**Goal of the exercise**
Which lines in the material below contain the word "FrameworkBundle"? Copy each of them.

**Source information**
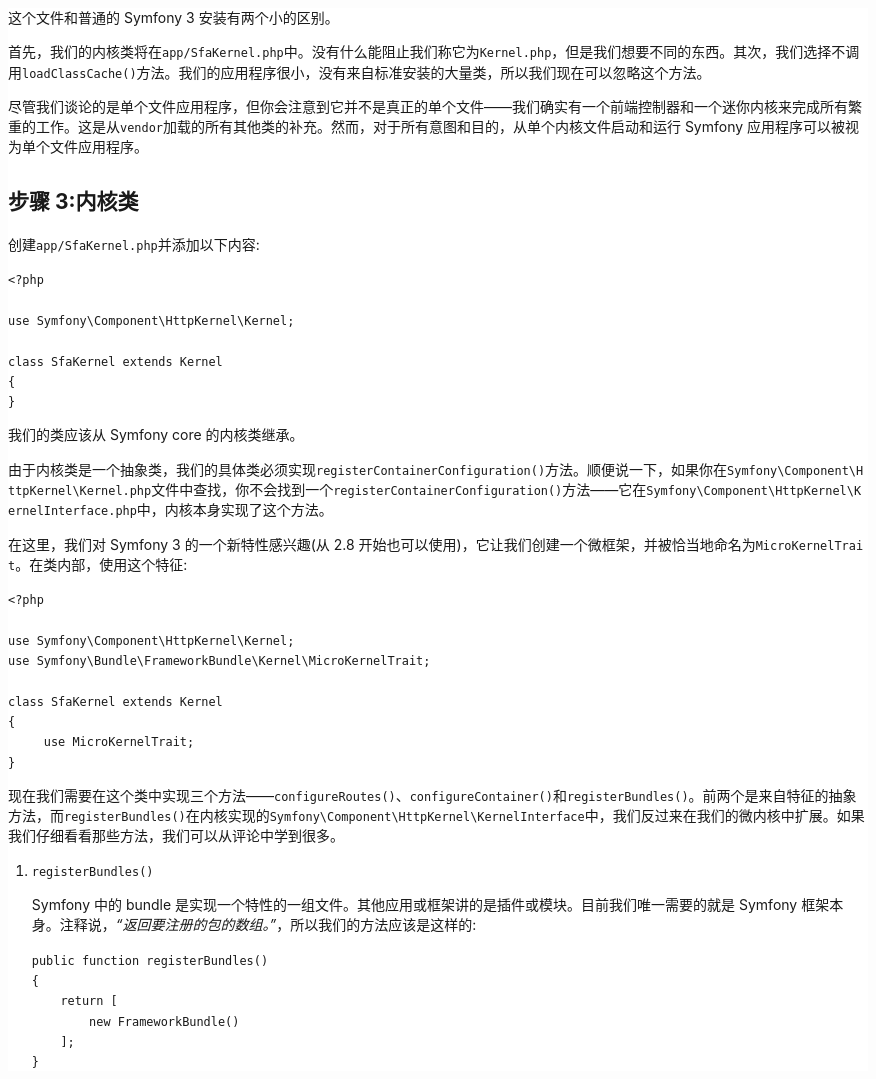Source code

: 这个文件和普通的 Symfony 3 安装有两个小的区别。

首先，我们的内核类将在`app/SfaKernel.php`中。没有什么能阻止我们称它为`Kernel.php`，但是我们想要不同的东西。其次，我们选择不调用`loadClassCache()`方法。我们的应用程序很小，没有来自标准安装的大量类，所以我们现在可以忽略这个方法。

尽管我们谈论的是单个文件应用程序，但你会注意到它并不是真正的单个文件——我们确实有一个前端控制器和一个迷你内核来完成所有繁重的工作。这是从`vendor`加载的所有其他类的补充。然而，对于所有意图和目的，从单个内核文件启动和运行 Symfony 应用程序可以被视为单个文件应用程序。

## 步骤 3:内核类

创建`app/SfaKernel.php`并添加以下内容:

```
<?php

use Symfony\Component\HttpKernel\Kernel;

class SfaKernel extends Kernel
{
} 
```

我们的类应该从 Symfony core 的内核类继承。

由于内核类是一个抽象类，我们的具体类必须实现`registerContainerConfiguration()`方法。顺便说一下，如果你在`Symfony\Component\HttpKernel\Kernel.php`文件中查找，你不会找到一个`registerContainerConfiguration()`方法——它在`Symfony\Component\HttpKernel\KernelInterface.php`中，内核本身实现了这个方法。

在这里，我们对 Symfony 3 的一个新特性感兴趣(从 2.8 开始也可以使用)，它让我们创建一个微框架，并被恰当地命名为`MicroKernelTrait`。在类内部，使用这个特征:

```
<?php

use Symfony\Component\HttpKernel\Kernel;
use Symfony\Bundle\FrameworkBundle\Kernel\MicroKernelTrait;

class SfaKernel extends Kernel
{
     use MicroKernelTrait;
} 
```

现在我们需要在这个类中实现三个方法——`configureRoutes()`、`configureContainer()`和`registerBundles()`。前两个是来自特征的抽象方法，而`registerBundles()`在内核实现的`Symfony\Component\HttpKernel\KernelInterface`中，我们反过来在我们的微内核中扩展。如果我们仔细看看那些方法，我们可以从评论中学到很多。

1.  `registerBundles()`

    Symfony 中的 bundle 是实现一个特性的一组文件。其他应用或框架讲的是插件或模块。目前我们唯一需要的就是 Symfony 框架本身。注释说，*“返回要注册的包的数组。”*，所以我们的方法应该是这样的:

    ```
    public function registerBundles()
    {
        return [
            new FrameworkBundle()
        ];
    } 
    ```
--
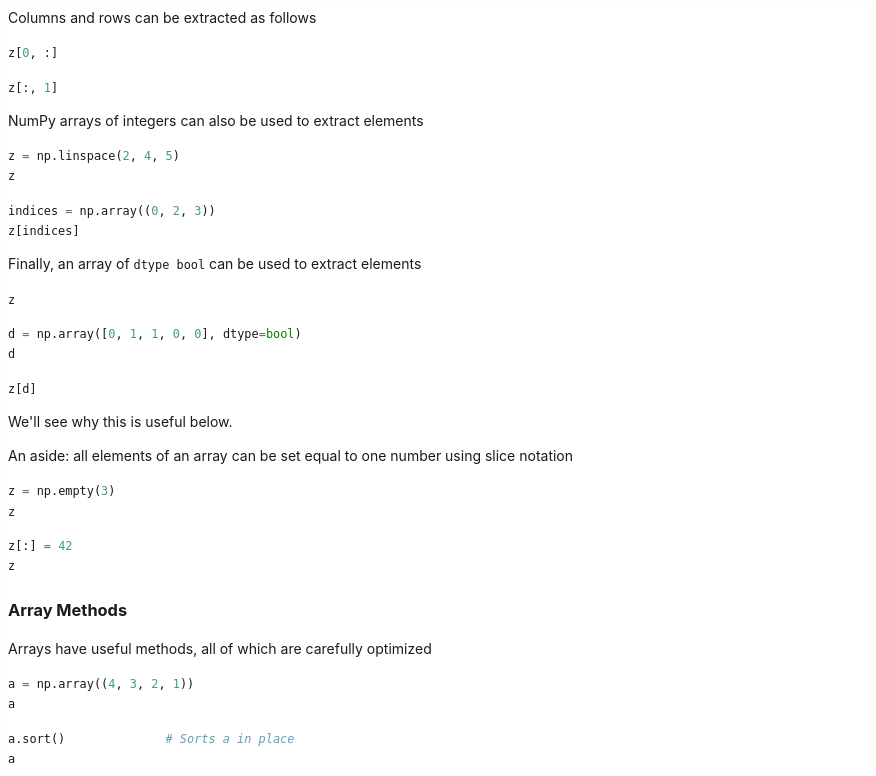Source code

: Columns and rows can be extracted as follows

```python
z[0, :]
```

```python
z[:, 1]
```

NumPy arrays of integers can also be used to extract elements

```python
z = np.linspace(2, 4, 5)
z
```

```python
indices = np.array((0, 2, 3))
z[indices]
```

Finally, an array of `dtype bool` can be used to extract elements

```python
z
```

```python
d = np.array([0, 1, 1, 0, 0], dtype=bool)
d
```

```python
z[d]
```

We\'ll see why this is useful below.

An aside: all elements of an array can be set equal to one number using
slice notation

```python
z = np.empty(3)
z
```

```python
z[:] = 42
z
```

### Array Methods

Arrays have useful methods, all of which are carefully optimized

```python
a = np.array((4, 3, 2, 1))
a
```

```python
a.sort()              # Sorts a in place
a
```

**Response box**
use Symfony\Bundle\FrameworkBundle\Kernel\MicroKernelTrait;
            new FrameworkBundle()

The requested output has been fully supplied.